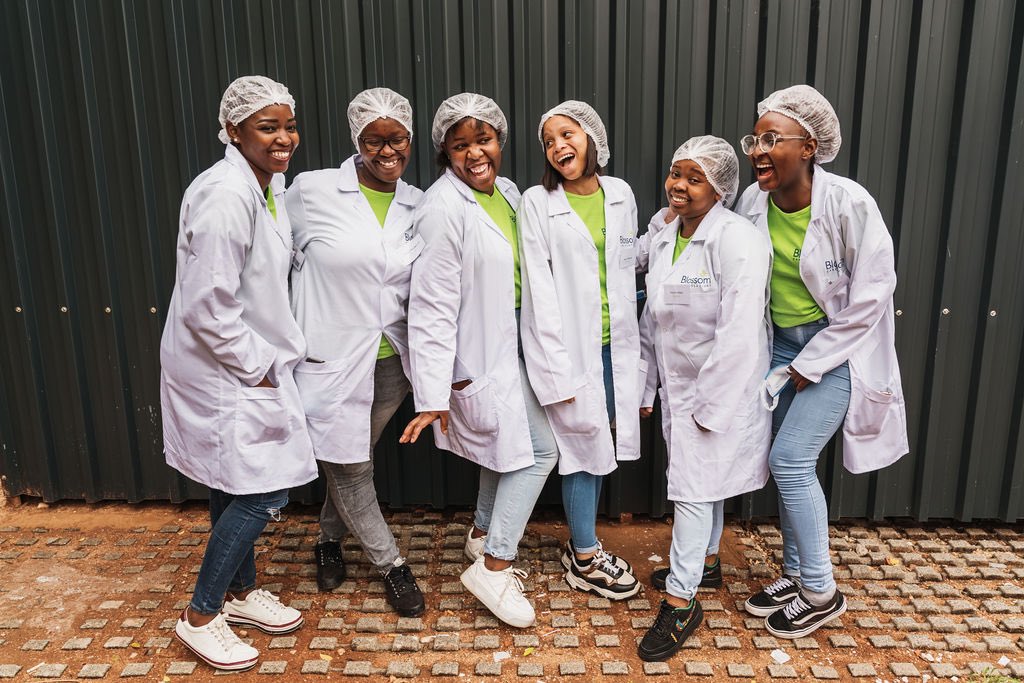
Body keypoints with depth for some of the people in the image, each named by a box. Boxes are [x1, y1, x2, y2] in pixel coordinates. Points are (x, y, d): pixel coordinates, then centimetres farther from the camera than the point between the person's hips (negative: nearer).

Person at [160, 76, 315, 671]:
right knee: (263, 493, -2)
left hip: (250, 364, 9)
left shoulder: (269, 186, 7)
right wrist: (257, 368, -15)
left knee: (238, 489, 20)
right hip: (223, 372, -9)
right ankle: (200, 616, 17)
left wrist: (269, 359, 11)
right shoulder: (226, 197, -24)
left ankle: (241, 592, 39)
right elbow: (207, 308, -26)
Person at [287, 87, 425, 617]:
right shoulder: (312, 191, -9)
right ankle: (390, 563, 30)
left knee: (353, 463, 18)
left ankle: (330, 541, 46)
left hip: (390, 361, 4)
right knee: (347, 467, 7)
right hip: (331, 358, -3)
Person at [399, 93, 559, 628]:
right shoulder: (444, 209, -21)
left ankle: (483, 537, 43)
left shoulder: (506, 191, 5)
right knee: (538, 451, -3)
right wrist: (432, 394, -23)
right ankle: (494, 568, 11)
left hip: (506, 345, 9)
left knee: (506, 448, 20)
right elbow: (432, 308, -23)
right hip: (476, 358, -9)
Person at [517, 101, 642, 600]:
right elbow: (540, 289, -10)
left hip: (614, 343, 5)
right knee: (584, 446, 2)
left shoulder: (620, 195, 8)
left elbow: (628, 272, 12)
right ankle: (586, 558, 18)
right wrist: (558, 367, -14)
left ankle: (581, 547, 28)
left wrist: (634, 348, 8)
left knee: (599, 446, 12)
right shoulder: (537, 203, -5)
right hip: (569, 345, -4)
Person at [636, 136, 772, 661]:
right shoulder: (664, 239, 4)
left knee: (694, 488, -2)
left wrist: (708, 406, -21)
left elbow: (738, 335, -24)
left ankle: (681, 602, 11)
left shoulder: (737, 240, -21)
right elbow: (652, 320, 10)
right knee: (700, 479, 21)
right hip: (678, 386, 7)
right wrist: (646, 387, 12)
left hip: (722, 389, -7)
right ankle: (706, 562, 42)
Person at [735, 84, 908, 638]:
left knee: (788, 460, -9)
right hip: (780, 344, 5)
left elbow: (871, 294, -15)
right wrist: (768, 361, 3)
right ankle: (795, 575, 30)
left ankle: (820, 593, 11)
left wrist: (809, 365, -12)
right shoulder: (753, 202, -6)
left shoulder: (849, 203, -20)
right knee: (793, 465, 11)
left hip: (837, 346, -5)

--

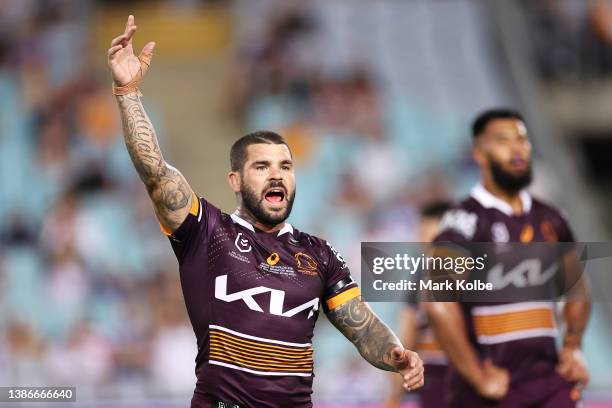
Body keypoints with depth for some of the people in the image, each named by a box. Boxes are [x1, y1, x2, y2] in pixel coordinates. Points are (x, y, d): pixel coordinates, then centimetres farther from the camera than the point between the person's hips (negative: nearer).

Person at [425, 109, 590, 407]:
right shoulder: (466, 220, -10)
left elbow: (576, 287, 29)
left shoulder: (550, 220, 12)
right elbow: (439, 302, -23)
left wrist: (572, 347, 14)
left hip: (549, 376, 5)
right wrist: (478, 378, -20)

Task instructions:
Can you write out the lines again, starting with the line with "right wrist: (432, 394, -23)" and going on through the line with "left wrist: (809, 365, -12)", swapping "Person" for "Subject" and leaving everything else unchanged?

Reply:
right wrist: (432, 394, -23)
right ankle: (494, 568, 11)
left hip: (506, 345, 9)
left knee: (506, 448, 20)
right elbow: (432, 308, -23)
right hip: (476, 358, -9)
Subject at [517, 101, 642, 600]:
right elbow: (540, 289, -10)
left hip: (614, 343, 5)
right knee: (584, 446, 2)
left shoulder: (620, 195, 8)
left elbow: (628, 272, 12)
right ankle: (586, 558, 18)
right wrist: (558, 367, -14)
left ankle: (581, 547, 28)
left wrist: (634, 348, 8)
left knee: (599, 446, 12)
right shoulder: (537, 203, -5)
right hip: (569, 345, -4)
Subject at [636, 136, 772, 661]:
right shoulder: (664, 239, 4)
left knee: (694, 488, -2)
left wrist: (708, 406, -21)
left elbow: (738, 335, -24)
left ankle: (681, 602, 11)
left shoulder: (737, 240, -21)
right elbow: (652, 320, 10)
right knee: (700, 479, 21)
right hip: (678, 386, 7)
right wrist: (646, 387, 12)
left hip: (722, 389, -7)
right ankle: (706, 562, 42)
Subject at [735, 84, 908, 638]:
left knee: (788, 460, -9)
right hip: (780, 344, 5)
left elbow: (871, 294, -15)
right wrist: (768, 361, 3)
right ankle: (795, 575, 30)
left ankle: (820, 593, 11)
left wrist: (809, 365, -12)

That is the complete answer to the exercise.